Shell script for everyday

Too often have we to deal with shell script, here I list some shell scripts that we would encounter everyday.

  • ls only list folders: ls -l | grep ^d;
  • ls only list files: ls -l | grep ^_;
  • wc summarize the character number of a file: wc -f file_name;
  • cut show a file with a predefined area: cut -b column file_name. For example, cut -b 5-9 file_name, it shows the file between column 5 and column 9 of all lines;
  • file show file type: file file_name;
  • convert resize a bunch of images:
1
2
3
for name in /path/*.jpg; do
    convert -resize 100x100 \! $name $name
done
  • wget download data
1
2
3
4
5
  		DIR = "$( cd "$(dirname "$0")" ;  pwd - P )"
  		cd $DIR
  		echo "Downloading ..."
  		wget --no-check-certificate source_link
  		echo "Done."

Note that DIR returns the current directory, wget should be installed in advance.

  • cat tr awk calculate each word frequency occurance number for a file.
1
2
   cat file.txt | tr -d ',.:!"-{}[]' | tr -s '\n' ' ' >tmpFile
  	   awk 'BEGIN{RS=" "} {++w[$0]} END{for(a in w) if(a!="") print a": "w[a]}' tmpFile | sort >result.txt

The first row is to transfer the original file to a tmpFile by deleting punctutation mark (.:!"."{}[] etc.) and substituting '\n' for spacing. Then,we can use awk to calculate each word’s frequency occurance and store them in result.txt.
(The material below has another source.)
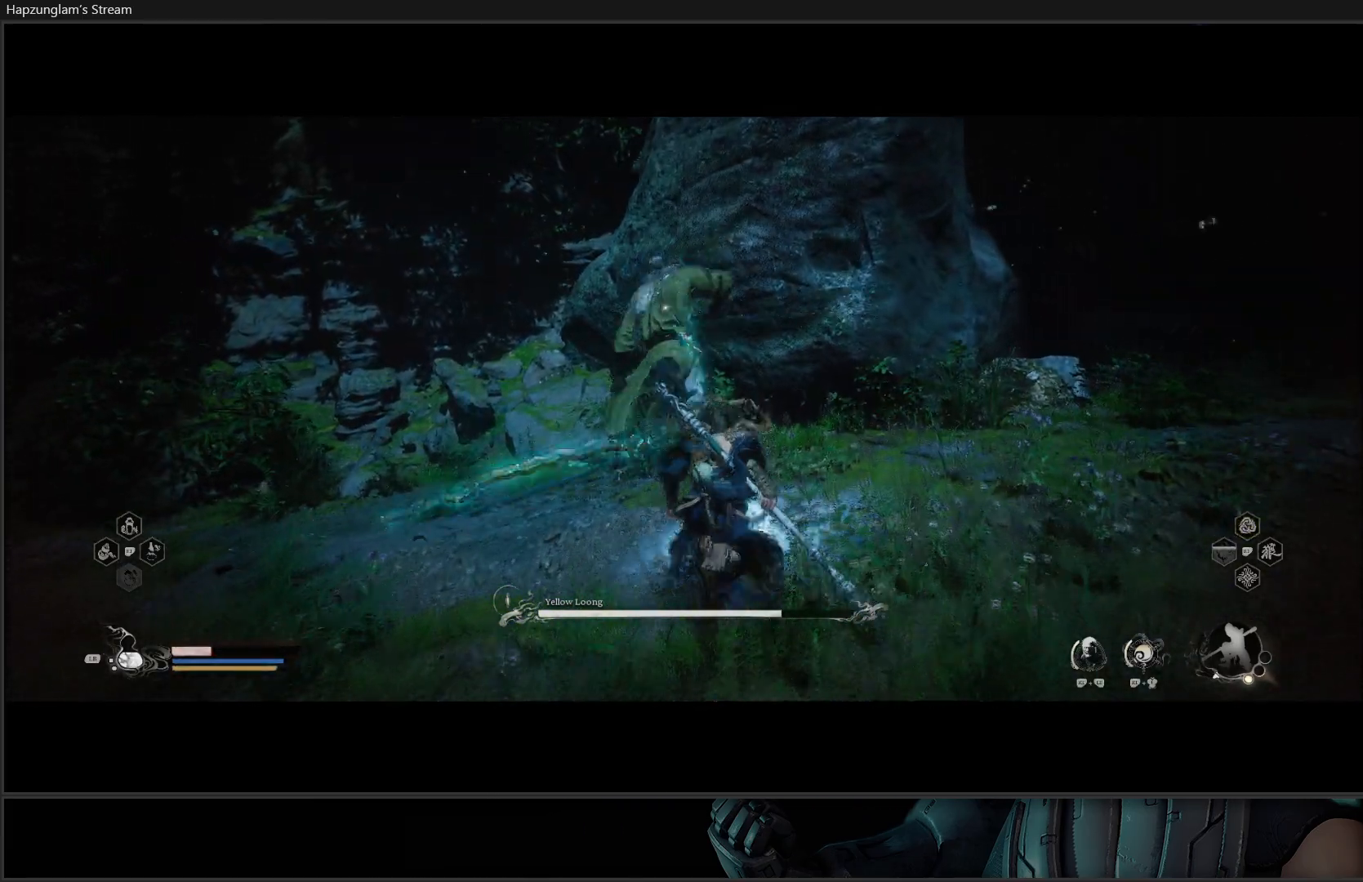
{"buttons": ["R2"], "left_stick": "center", "right_stick": "center", "events": [[184, "R2", "down"], [267, "Y", "down"], [334, "left_stick", "center"], [367, "Y", "up"]]}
  • find cat merge N files into one file: find . -name "*.txt" -exec 'cat' {} \; > test.tmp.
  • wget and xargs download file in parallel hebaviour: cat file_name | xargs -n 1 -P 50 wget
    -n 1 indicates giving one url to wget to download one time, -P 50 indicates maximum 20 wget in parallel hehaviour.
  • while, read to read one line of a file for each time.
1
2
3
4
cat file_name | while read line_tmp
do
   xxx
done

This is useful to process each line separately. Note that cat alone would automatically split the input with \n \t ' ', etc. * cat, grep to decide whether the a file contains a special string:

1
2
3
if [ "`cat $file_name | grep -c $img`" != 0 ]; then
   echo 'exist'
fi
  • find perl to achieve pattern search and substitute for multiple files at the same time:
    1. only for pattern in current directory
      perl -i -pe "s:pattern_to_subs:pattern_subs/:;" *.txt
    2. pattern in both current and sub- directories
      find . -name "*.txt" -print | xargs perl -pi -e "s:pattern_to_subs:pattern_subs:ig" *.txt
    3. only work for ordinary files
      find -type f -name "*.txt" -print0 | xargs --nulll perl -pi -e "s:pattern_to_subs:pattern_subs:"
  • tar compress file with extra time information:
1
  tar zcvf file_dir-$(date +%Y%m%d-%H%M).tar.gz file_dir/
  • ls -1 | shuf -n 1 gives a random directory.
  • cal | grep -E --color "\bdate +%e\b|$" show the calendar with “today” being highlighted.
  • awk '!($0 in a) {a[$0];print}' file shows lines with repeated lines being stripped.